In 2017, the university exceeded its quantitative targets for doctoral and bachelor’s degrees, while the number of awarded master’s degrees was 16 fewer than the target, which was mainly due to the fact that the intake quotas to the Theatre Academy’s programmes vary extensively each year. The target number of completed master’s degrees for 2017–2020 was reached, however, when reviewing the average number calculated for three years. 

The cuts on the overall funding in the Finnish university sector had an effect on Uniarts Helsinki, as well, and the university’s economy began to decline in 2017. In preparation for the decrease in funding, Uniarts Helsinki set up an adjustment programme aiming at savings of approximately 5.5 million euros by 2020, and the co-operation negotiations led to redundancies of ten employees working within the university services. The total number of personnel working within the university services will decrease by 28 full-time equivalent employees between 2017 and 2020. 

In 2017, the university recorded a surplus of approximately 2 million euros (in 2016, the surplus was over 3 million euros). The operating costs were 73 (72.7) million euros, of which 57 (58) per cent were personnel costs and 25 (25) per cent facility costs. The co-operation negotiations and other adjustment measures won’t reach their full impact until 2020.

Income from investments was 1.3 (0.5) million euros. It consisted mainly of surplus realised as a result of the portfolio allocation changes made in the favourable market conditions and changing of individual investment funds. Uniarts Helsinki’s Art is a Gift capitalisation campaign was a definite success. The campaign raised 4.8 million euros, which mounted up to 10.3 million euros thanks to the Government’s matched-funding scheme.

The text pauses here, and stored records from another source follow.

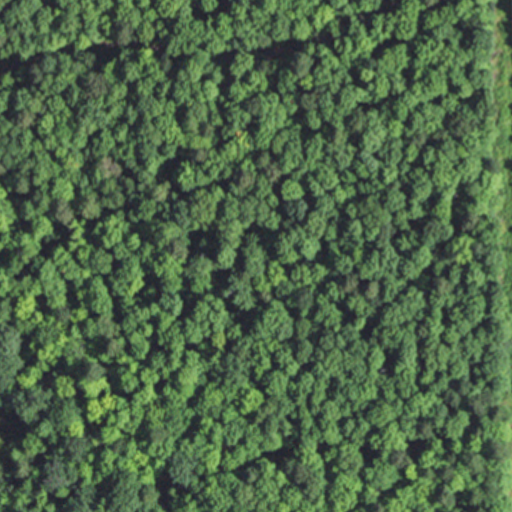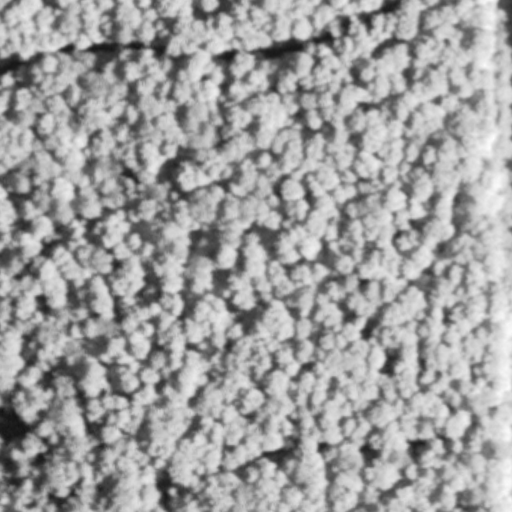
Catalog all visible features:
road: (200, 43)
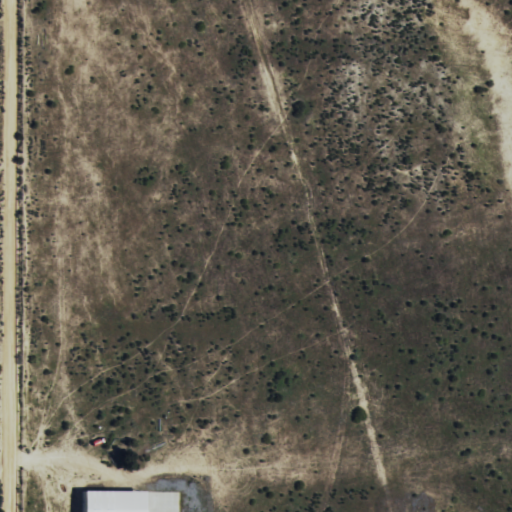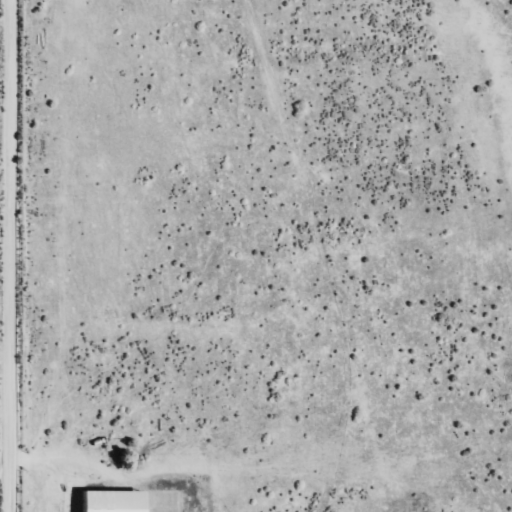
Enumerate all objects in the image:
building: (111, 501)
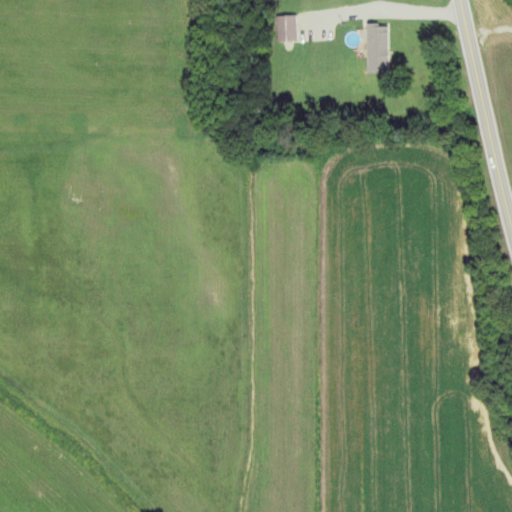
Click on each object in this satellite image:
road: (378, 6)
building: (288, 29)
building: (378, 42)
road: (484, 116)
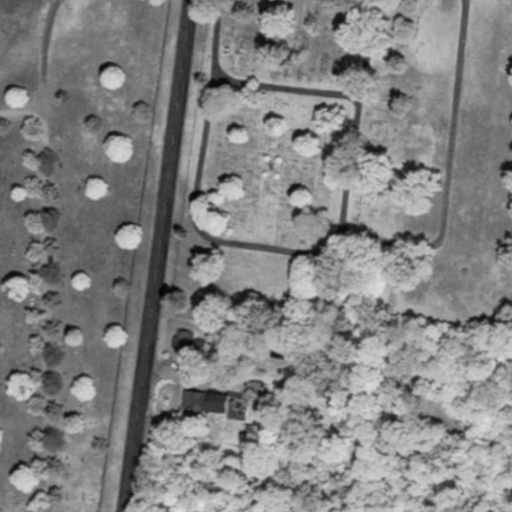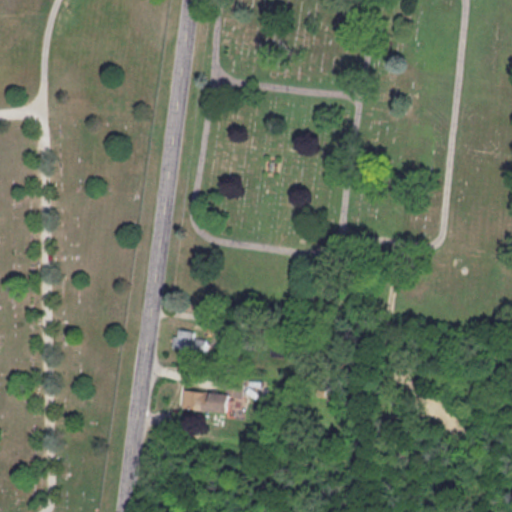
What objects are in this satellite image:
road: (282, 85)
road: (22, 112)
park: (348, 161)
road: (444, 170)
park: (71, 236)
road: (268, 244)
road: (47, 255)
road: (158, 256)
building: (189, 339)
building: (208, 399)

The campaign also contributed to the building of the basis and structures for long-term fundraising strategies and corporate cooperation.

The surplus and income from investments gained in previous years will be allocated towards the university’s development measures.

Uniarts Helsinki completed its fifth year of operations in 2017. Uniarts Helsinki’s Collegium confirmed the university’s annual board report and financial statement on 23 April 2018.